Manifestement, le conducteur du bolide se moque éperdument de mes capacités à sauter par-dessus ce poids lourd. Le voilà déjà à deux mètres, klaxonnant et rageant derrière le pare-brise de sa Renault Captur gris métallisé. Je freine légèrement, espérant qu'il pige que c'est comme ça, mon gars, des fois faut juste attendre, et il se jette sur la voie de droite, me double en une fraction de seconde et se retrouve devant nous, poussant déjà au cul du 7 tonnes réfrigéré qui peine lui-même à dépasser le bus scolaire situé sur la voie centrale. Tout à droite, un vieux clampin conduit un camping-car à l'ancienne, ceux qui font rêver les néo-babs.
Tandis que Sam s'insurge contre la Renault Captur à grands renforts de « connard » et de « gros débile », je me réfugie derrière le papy en Volkswagen, des fois que ça vire à la foire d'empoigne et au carambolage.
« Calme-toi, » je dis. « On va juste attendre qu'il prenne le large et ça va bien se passer. » Les habitués de l'autoroute connaissent ce genre de situation par cœur. Il suffit de patienter quelques minutes – toujours trop longues, j'en conviens – et le paquebot arrive à bon port, le bus scolaire achève sa manœuvre et bibi récupère sa vitesse de croisière. L'élément perturbateur ordinaire – un automobiliste pressé comme dans la majorité des cas – décide ou non de vivre l'instant, lève le pied et jure devant Dieu qu'il roulera encore plus vite une fois qu'il aura dépassé l'obstacle.
Quand je vois comment réagit le quidam, je suis bien content de ne pas être cet obstacle.
« Mais qu'est-ce qu'il branle, bordel ? »
C'est Sam. Et il m'ôte les mots de la bouche.

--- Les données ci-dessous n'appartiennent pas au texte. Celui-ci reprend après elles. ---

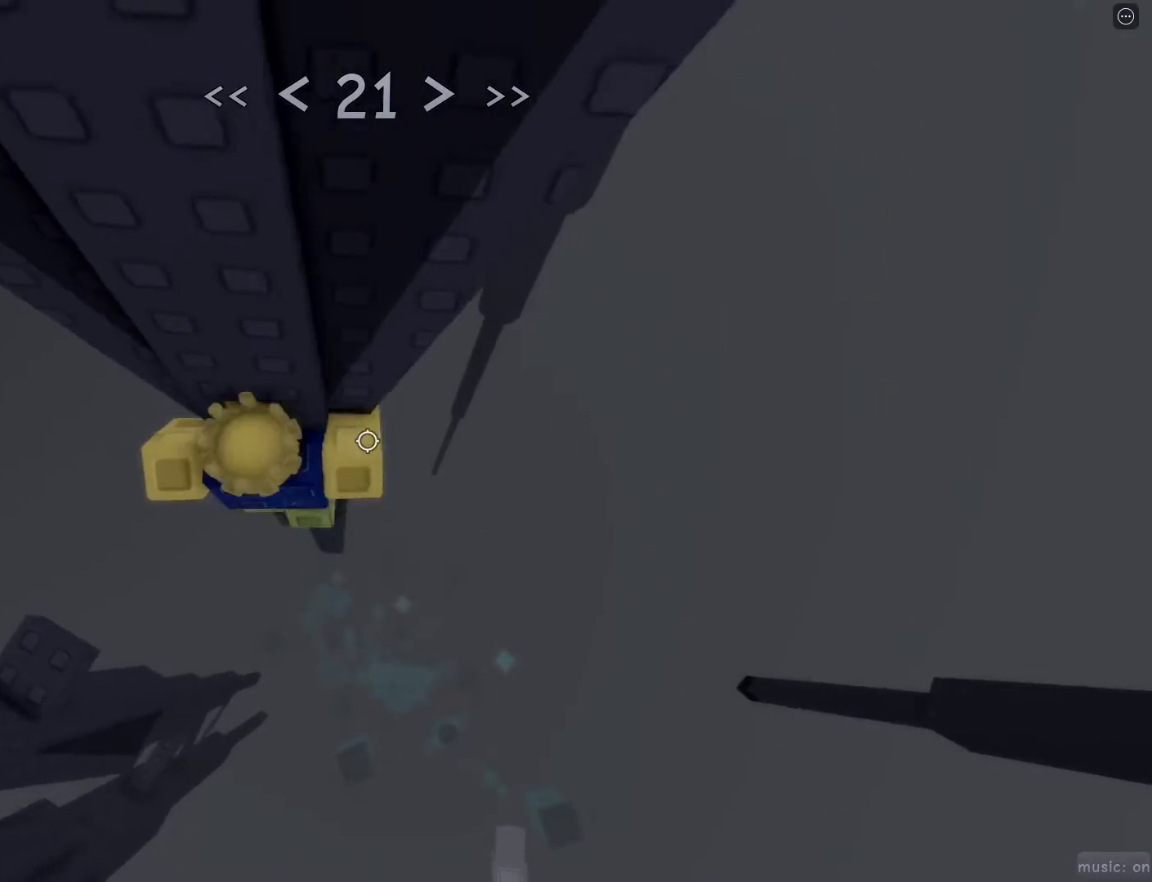
{"keys": [], "mouse": [], "events": [[50, "w", "up"], [250, "d", "down"], [250, "w", "down"], [367, "d", "up"], [367, "w", "up"]]}
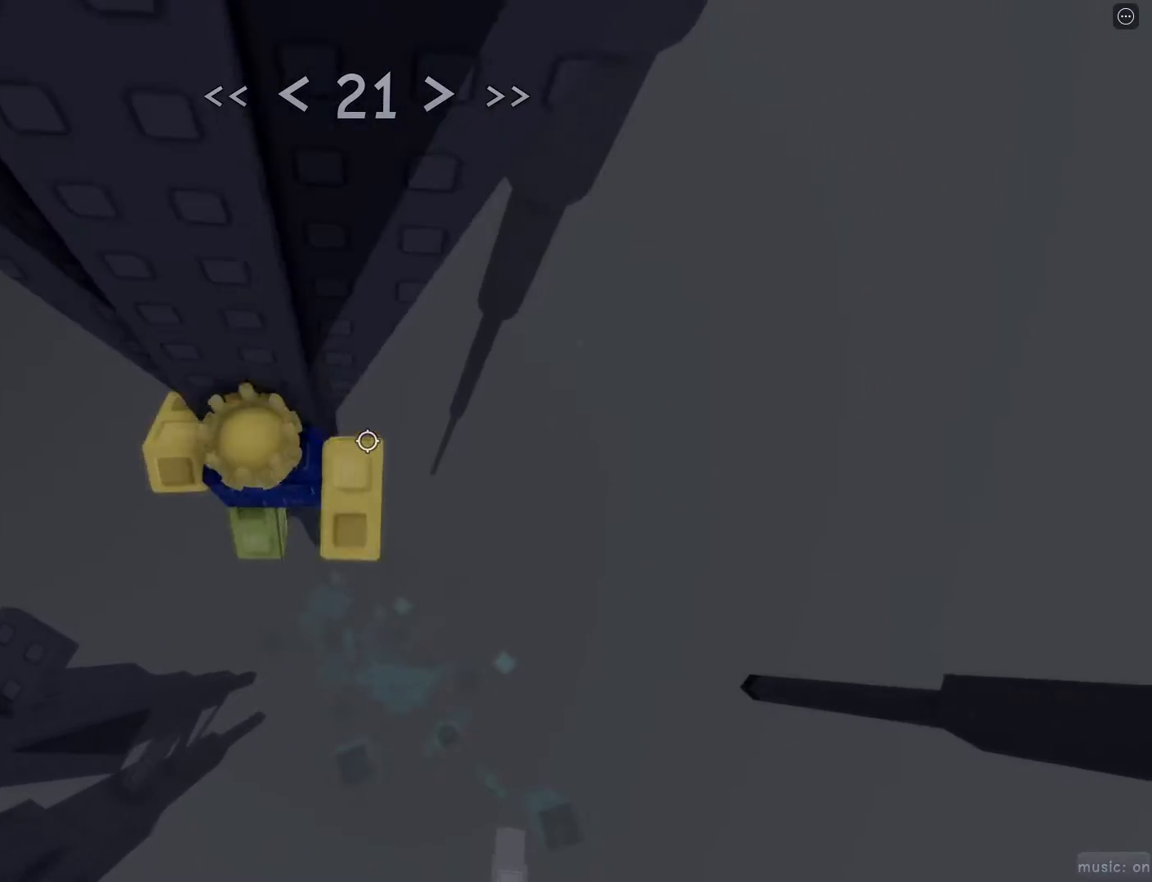
{"keys": ["d"], "mouse": [], "events": [[117, "d", "down"], [117, "w", "down"], [267, "space", "down"], [267, "w", "up"], [350, "space", "up"]]}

La calandre de la Renault Captur n'est plus qu'à quelques centimètres de l'immense remorque réfrigérée. Malgré les fenêtres fermées et le souffle assourdissant de la clim, j'entends les « biiip » insistants de l'avertisseur. Je me dis que le gars va se fouler la main à force de cogner dessus. Je vois très clairement les deux véhicules entrer en contact et je ralentis d'un coup. Il n'y a pas d'accident. Pour le moment. Le camion ne se déporte pas contre la glissière de sécurité qui nous sépare des voies en sens inverse. La Captur ne déborde pas contre le bus scolaire. Mais je sens le danger. Je sens qu'il se déroule sous nos yeux un événement particulier. En accomplissant les gestes réflexes qui consistent à me positionner le plus tranquillement possible sur la voie d'urgence, je me dis que ce type voulait justement rattraper ce transporteur précis. Je me dis qu'il s'agit en réalité d'une course-poursuite. Je me dis surtout que nous avons un concert à assurer et que ce sera d'autant plus difficile si nous nous payons un accident à 110 km/h sur une autoroute du Sud en plein juillet.
La voiture à l'arrêt, je laisse passer le peloton, puis une bonne cinquantaine de berlines, breaks et autres fourgons surchargés de bagages.
Nous ne parlons pas. D'un regard, je comprends que Sam est aussi choqué que moi. Pâle, la bouche entrouverte, les yeux écarquillés.
Je dis :
« On attend cinq minutes, d'accord ? »
Hochement de tête de Sam. Je me roule une cigarette. De toute façon, on a de l'avance.